Compare and contrast with the Java documentation I've come across which has been almost uniformly awful. Maybe its just me. Maybe I've just been unlucky. Maybe it's just Open Source Java projects. Documentation seems to be split into 4 parts - written docs, javadoc for the API which amounts to little more than pre and post conditions for methods (how many times have I gone to look at docs for an example and found public static void main(String[] args) as the only docs), a link to some JIRAs and a Wiki.

Part of the problem is that where in Perl everything's turned into a library in Java everything's turned into a Framework. Do it MY WAY or don't do it all. YOU MUST CONFORM:

There often doesn't seem to be an obivous 'main class' to use - I even found this with an Rsync library. When there is documentation it seems to assume that you're going to be running with something else - Ant, Maven, NetBeans, Beans (which I believe is different from NetBeans), J2EE, that you're going to want XML configuration files (sometimes there's a link to "programmatic configuration" which usually says "Do exactly the same as in the XML file". Err, ok.

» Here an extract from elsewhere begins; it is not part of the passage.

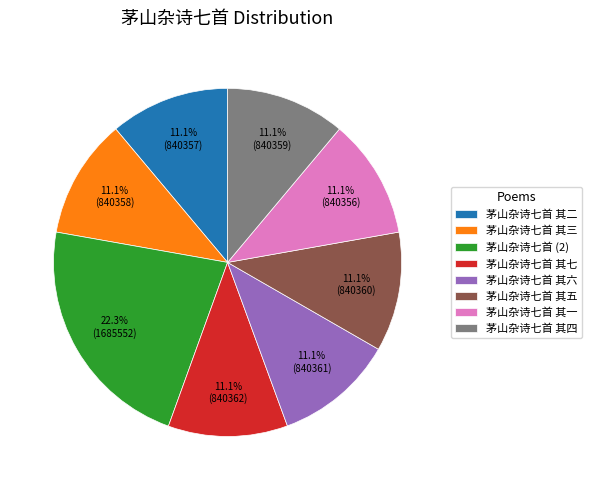

Is it true that 茅山杂诗七首 其四 is 2% of the pie?

False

How do I put attributes in then?), that you're only going to want to use all or nothing. Architectural diagrams of high level overviews are wimps, commies and those that don't have the money to spend on Java consultants.

Maybe I'm just not used to the Java style and I'm rubbing up against my own expectations. Maybe I'm just grumpy from irregular sleep and vivid, sweaty but strangely abstract dreams. Maybe I'm right and Java documentation just sucks.

Thu, Jul. 26th, 2007 06:51 pm (UTC)

Good rant, and true. CPAN has spoiled you. It's the epitomy of how good open source documentation can be. Java comes from an enterprisey world where you get paid the same regardless of your results. In other words, no impetus to JFDI.

I'm dipping my toes into Python at the moment, and finding a strangely divided community: lots of it feels very Java, with endless flashily-named projects for doing quite minor things. But next door, there are projects like Django which really do seem to JFDI.

And for heaven's sake, don't read Javadocs when you're ill. You'll just make it worse.
(Deleted comment)

Tue, Aug. 21st, 2007 06:14 pm (UTC)
searchtools: lucene et al.

Have you seen Solr? It's based on Lucene and I think makes it more robust, but the near-realtime index update demands may be too much for it. Compass looks very interesting!

Have you considered starting with a fairly simple fulltext search implementation, tuned for short queries, and then getting more elaborate with stemming and context later?